Andrew Chesney


Andrew Chesney


The Life-Changing Power of Mentorship

Those of us who grew up in stable homes with solid role models are very fortunate. While most of us probably did not know or appreciate it at the time, we were taught from an early age the difference between right and wrong, the proper way to treat people, respect toward others, and the importance of telling the truth and obeying the law. We were told that school was important, homework was to be done, and curfews were to be met. We had siblings that looked out for us. When we broke the rules, our actions had consequences that ensured we would think twice before breaking the rules again. Did we make bad choices from time to time? Of course, we did. However, a support system was in place to provide redirection and instruction.

Sadly, many children do not grow up in a loving and nurturing home. They may be a child where the parent is largely absent from the home or is neglected, or worse, from a home where physical, emotional, and/or substance abuse is prevalent. For these kids with the odds stacked against them, it is incumbent upon those of us who had an easier path into adulthood or succeeded despite tremendous odds to step up and provide examples and guidance that is missing in these kids’ lives.

The importance and value of youth mentorship cannot be understated at a time when incidents of domestic violence are regularly reported in police reports and when gangs are actively recruiting young people to get involved with their criminal enterprises. Whatever the reason, when a child is recommended for mentorship, a well-functioning adult can help them through challenging experiences, life transitions, and stressful changes at home, school, or in their community.

After finishing college in Arizona, I lived there for a few years. While there, I contacted a Big Brothers Big Sisters organization and expressed an interest in becoming a mentor, known as a “Big.” After a background check and a screening and matching process, I was paired with a 10-year-old child who had a very difficult home environment. As we slowly got to know each other, it became evident that my role as a “Big” would require some elements of parenting that he was not receiving at home, so our relationship evolved a little differently than many of the other Big Brother Big Sister pairings.

As years passed, our mentor-mentee relationship continued, and as his home life further deteriorated, I took on more of the parental responsibilities for him. In addition, we began enjoying many of the experiences he had missed that a father would typically enjoy with a son. I took him on his first camping trip, enrolled him in hunter safety classes, and taught him how to shoot a gun. I taught him how to drive a car, and a few years later helped him enroll in his first classes at Highland Community College. I was also there and helped him purchase his first car.

During those difficult teenage and young adult years, it was important that he knew he had a safe place to go and an individual to talk to when he needed it. He moved into our home with my wife and me the day after he turned 18. There were bumps in the road, but with structure and support in place, he has overcome many obstacles.

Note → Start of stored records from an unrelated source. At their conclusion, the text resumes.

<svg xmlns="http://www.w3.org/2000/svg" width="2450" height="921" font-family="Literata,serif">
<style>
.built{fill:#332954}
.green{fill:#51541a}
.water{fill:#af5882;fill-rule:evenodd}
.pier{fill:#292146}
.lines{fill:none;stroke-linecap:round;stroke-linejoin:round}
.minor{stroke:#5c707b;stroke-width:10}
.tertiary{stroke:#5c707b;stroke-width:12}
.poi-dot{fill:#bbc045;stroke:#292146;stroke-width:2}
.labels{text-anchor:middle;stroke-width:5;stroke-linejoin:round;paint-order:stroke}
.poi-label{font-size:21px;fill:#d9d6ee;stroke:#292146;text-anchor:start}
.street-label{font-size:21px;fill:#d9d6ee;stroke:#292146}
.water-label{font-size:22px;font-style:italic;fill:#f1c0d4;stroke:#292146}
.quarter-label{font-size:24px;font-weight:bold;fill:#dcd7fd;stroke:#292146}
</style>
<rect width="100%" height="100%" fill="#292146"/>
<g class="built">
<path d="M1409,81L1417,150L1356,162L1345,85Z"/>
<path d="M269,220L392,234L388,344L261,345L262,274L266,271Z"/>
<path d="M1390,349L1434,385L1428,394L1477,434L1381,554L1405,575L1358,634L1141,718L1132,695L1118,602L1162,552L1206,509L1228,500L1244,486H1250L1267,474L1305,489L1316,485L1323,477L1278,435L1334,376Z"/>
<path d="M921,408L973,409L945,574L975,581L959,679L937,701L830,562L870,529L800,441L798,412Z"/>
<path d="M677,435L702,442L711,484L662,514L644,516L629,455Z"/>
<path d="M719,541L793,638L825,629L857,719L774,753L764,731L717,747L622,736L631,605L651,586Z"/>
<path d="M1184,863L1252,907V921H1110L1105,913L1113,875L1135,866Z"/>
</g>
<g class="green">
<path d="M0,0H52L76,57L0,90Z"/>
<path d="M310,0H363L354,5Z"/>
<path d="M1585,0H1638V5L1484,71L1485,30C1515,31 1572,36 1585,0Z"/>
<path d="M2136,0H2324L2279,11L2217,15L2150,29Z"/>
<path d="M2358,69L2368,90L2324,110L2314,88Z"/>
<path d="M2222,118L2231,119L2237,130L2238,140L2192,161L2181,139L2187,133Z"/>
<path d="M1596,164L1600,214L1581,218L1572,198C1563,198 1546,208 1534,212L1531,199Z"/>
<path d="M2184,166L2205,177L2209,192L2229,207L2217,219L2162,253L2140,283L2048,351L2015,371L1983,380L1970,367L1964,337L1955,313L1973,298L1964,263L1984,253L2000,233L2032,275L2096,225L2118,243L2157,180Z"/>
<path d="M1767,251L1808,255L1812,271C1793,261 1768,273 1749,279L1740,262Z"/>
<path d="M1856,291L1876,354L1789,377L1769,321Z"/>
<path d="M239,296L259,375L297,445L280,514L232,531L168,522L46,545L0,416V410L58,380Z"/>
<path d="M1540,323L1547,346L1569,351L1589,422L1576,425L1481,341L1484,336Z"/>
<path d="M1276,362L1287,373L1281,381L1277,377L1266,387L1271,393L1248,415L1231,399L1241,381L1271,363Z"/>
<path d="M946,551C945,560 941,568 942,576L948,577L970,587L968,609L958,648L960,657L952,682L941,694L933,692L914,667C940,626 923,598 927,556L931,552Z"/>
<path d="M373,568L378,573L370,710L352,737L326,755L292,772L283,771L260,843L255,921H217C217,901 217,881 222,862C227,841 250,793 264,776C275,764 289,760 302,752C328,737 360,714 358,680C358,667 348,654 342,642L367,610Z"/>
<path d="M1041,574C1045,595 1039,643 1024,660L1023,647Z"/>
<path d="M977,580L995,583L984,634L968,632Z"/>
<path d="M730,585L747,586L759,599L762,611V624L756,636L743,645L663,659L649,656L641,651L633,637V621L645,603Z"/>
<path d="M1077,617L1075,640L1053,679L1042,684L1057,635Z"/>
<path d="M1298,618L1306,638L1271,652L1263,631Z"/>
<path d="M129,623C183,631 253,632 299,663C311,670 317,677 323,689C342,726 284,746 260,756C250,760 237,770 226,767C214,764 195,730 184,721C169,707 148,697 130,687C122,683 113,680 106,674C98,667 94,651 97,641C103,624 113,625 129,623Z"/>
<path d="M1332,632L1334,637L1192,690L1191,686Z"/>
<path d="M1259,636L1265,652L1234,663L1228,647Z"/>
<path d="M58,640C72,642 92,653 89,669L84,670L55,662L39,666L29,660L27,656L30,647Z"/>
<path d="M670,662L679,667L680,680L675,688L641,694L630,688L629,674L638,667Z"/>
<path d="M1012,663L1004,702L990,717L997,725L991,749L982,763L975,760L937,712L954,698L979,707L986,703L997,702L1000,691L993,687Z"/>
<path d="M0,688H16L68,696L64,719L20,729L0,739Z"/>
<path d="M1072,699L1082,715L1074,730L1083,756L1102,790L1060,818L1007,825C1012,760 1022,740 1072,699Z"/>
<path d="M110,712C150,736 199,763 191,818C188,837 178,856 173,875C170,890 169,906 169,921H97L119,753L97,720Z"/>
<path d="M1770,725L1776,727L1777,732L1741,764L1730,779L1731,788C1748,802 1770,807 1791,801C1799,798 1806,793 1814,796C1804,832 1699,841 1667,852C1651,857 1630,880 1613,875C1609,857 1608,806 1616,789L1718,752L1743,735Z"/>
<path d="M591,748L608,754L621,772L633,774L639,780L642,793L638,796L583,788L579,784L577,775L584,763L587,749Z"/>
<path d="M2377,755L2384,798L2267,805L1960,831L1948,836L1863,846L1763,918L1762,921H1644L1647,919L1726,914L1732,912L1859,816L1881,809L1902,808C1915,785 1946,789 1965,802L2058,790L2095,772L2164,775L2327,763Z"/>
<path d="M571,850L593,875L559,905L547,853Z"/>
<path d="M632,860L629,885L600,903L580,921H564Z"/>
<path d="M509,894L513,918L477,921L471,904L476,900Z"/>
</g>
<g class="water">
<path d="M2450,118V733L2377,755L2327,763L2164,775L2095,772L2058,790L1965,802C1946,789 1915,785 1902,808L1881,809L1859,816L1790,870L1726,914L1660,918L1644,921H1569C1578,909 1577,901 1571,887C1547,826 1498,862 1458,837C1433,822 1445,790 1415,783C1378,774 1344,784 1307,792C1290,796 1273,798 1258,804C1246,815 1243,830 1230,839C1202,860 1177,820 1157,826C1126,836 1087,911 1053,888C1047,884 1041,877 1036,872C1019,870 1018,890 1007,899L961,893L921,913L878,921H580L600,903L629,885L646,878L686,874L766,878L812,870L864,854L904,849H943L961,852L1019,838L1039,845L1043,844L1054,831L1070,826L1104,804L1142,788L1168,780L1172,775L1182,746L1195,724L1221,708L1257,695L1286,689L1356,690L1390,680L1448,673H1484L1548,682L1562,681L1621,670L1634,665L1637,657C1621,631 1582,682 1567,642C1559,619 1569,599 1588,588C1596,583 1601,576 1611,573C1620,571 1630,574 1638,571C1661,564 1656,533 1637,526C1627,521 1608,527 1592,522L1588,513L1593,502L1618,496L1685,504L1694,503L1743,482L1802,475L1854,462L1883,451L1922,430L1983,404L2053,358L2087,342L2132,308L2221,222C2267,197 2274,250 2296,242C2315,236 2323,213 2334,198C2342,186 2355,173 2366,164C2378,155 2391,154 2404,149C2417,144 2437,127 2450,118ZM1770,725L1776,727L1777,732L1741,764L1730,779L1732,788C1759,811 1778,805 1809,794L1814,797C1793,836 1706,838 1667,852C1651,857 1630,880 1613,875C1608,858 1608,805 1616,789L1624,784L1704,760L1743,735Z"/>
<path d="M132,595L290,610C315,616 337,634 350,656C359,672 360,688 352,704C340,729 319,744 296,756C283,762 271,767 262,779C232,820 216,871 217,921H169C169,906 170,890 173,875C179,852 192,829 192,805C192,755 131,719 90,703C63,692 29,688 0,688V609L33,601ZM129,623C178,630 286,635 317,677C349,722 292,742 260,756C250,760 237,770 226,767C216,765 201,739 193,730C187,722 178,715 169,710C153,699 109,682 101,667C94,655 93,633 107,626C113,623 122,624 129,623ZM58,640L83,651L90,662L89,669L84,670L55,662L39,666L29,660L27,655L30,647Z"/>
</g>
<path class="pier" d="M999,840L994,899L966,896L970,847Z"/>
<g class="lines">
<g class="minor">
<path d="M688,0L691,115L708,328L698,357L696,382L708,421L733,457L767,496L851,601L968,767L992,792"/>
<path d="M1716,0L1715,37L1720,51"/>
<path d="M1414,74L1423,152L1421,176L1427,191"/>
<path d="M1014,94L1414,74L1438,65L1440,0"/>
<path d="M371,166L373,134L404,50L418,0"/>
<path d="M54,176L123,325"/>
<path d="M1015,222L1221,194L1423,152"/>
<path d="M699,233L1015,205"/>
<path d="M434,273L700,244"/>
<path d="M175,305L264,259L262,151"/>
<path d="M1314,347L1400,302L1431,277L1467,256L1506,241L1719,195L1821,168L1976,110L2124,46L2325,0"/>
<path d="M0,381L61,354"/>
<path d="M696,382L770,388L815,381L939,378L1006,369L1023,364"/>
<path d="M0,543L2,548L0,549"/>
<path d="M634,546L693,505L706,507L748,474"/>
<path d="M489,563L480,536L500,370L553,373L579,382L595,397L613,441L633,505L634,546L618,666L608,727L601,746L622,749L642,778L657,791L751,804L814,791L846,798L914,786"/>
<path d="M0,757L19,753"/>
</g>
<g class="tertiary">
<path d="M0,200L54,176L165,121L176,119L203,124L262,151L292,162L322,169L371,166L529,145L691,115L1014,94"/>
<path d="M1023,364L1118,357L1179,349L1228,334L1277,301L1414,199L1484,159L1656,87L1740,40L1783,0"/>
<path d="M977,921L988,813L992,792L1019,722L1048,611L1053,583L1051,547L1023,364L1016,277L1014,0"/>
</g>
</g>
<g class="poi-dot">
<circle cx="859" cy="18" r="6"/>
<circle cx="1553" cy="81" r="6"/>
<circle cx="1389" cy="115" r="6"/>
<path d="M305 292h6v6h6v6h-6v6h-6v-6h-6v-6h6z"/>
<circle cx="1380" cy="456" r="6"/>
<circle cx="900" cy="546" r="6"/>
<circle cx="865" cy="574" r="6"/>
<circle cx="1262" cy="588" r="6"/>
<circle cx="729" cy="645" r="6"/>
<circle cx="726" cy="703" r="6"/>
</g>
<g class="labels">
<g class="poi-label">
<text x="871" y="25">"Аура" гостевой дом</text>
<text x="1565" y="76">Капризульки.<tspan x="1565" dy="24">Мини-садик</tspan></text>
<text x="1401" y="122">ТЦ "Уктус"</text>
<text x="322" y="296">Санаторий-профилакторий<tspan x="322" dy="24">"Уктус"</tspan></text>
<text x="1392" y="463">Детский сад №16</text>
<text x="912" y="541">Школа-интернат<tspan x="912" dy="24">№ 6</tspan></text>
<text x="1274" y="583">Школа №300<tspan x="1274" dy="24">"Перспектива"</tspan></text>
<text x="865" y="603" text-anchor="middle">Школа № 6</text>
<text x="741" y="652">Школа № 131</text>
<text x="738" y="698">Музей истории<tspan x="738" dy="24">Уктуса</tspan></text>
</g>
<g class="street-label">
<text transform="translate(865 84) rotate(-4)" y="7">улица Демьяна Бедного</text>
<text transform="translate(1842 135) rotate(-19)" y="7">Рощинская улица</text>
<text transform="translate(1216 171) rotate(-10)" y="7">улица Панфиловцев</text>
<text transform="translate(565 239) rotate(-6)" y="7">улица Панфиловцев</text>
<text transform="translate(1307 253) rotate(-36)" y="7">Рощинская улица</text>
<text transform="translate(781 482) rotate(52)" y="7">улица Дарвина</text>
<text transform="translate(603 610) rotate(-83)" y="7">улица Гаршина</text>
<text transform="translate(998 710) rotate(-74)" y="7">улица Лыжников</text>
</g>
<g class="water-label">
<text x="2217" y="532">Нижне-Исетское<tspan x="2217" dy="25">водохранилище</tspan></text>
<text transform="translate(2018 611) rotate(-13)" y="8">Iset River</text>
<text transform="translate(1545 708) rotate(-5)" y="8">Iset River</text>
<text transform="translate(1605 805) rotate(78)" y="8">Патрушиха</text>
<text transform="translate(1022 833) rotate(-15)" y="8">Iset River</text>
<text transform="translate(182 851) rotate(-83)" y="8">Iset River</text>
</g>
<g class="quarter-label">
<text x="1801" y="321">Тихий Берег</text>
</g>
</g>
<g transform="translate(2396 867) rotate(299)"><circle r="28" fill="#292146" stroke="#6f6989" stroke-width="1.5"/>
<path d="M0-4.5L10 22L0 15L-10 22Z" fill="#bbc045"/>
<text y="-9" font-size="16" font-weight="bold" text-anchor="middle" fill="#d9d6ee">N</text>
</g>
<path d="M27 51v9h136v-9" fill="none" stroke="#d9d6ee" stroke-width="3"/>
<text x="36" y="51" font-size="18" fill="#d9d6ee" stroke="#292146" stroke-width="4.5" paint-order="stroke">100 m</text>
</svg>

Fifteen years have now passed since Nicholas and I were paired through Big Brothers Big Sisters. Nicholas has completed community college and has a good job in the healthcare field. His life is filled with possibilities, and he is excited about his future.

Friday, April 26, was a very special day for us. We were at the Stephenson County Courthouse, and Nicholas, now 25 years old, was officially adopted by my wife and me, and he legally took the Chesney family name. We could not be prouder that he is our son.

Clearly, our mentor-mentee experience was different than most, but one thing is certain, it wasn’t just Nicholas’ life that was improved. Ours was too. And as my wife Kelly celebrated her first Mother’s Day recently, that fact was undeniably clear in our home.